EPA Can Use History of Regulations of Nanosilver Going Back to the 1950s

Aside from carbon nanotubes and their characteristic of instigating the same biological response as asbestos no specific nanoscale material has inspired the same level of concern that nanosilver has.

Also in the continuing saga that is the Environmental, Health and Safety (EHS) concerns surrounding nanotechnology no cause has been more sought after than getting the EPA to look at nanomaterials not only in terms of their chemistry but their size

After years of resisting this implied re-evaluation of the periodic table, the EPA acquiesced to pressure and decided to look not only at the chemical composition of a material but its size to determine toxicity.

In what must come as a blow to NGOs around the world it turns out that the material that has fueled much of their indignation about nanotechnology, nanosilver, has not only been “rationally manufactured, regulated, and used commercially for over a century with no significant adverse environmental, health, and safety effects”, but also the EPA can base its regulations for nanosilver looking back as far back as the 1950s.

In a report of an EPA meeting that was held back in November, the publication Nanolaw Report explains that back during the era of Ike and Elvis, without the benefit of the term “nano”, they just called it "colloidal silver" or "millimicron silver".

Oops!

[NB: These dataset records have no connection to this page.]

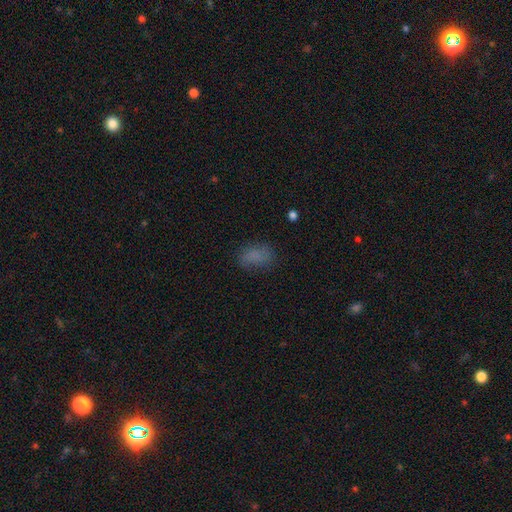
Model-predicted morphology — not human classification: smooth_or_featured: smooth (p=0.76) [alt: star or artifact p=0.14]
how_rounded: in between (p=0.84) [alt: round p=0.14]
merging: none (p=0.67) [alt: minor disturbance p=0.21]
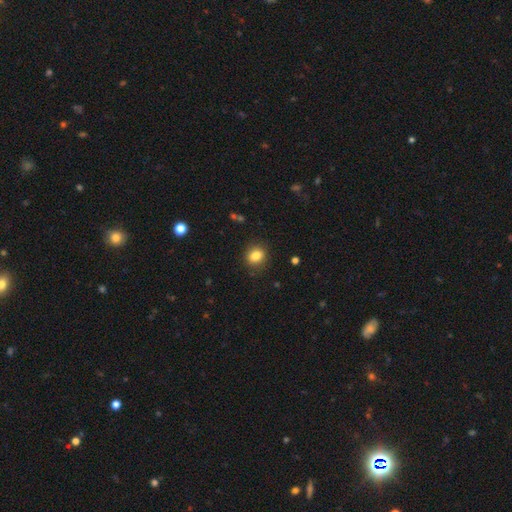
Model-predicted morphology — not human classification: smooth_or_featured: smooth (p=0.84) [alt: star or artifact p=0.10]
how_rounded: round (p=0.61) [alt: in between p=0.38]
merging: none (p=0.87) [alt: minor disturbance p=0.09]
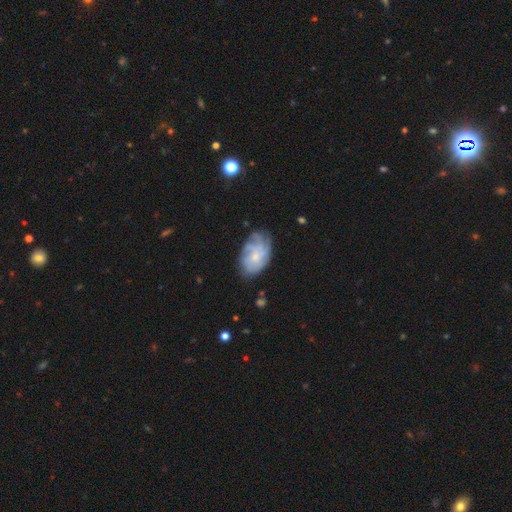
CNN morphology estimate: Smooth or featured? featured or disk (60%)
Edge-on disk? no (96%)
Bar? no (78%)
Spiral arms? yes (81%)
Bulge size? small (56%)
Merging? none (63%)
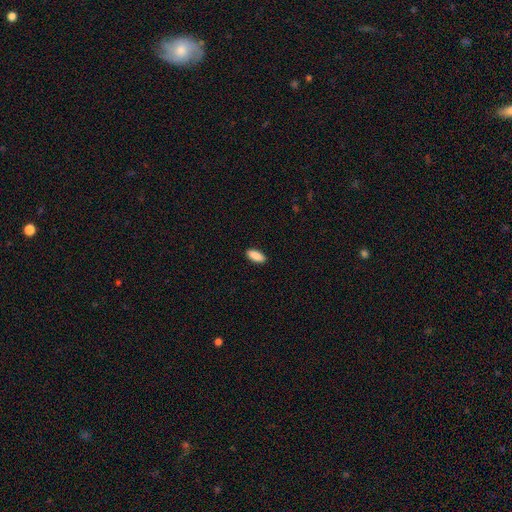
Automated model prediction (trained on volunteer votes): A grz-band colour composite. It shows a smooth galaxy with no disk features (90%) that is in between round and cigar-shaped (86%). Merging: none (90%).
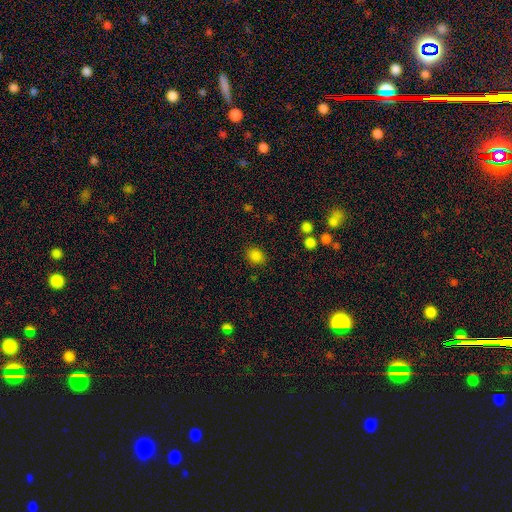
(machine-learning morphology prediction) The model was most divided on "how rounded": round: 58%, in between: 41%, cigar-shaped: 1%. More confident: merging — none (84%); smooth or featured — smooth (83%).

But I imagine that whatever setback this may be for the anti-nanotechnology crowd they will quickly rebound when one considers that one of the loudest voices for a moratorium on nanotechnology can blissfully write an article in praise of Ned Ludd and that argues that the governance and regulation of science and technology is best handed over to the “wisdom of the crowds”.

Funny, in the crowds that I have been in or witnessed from afar I have never seen anything that even remotely appears to be wisdom.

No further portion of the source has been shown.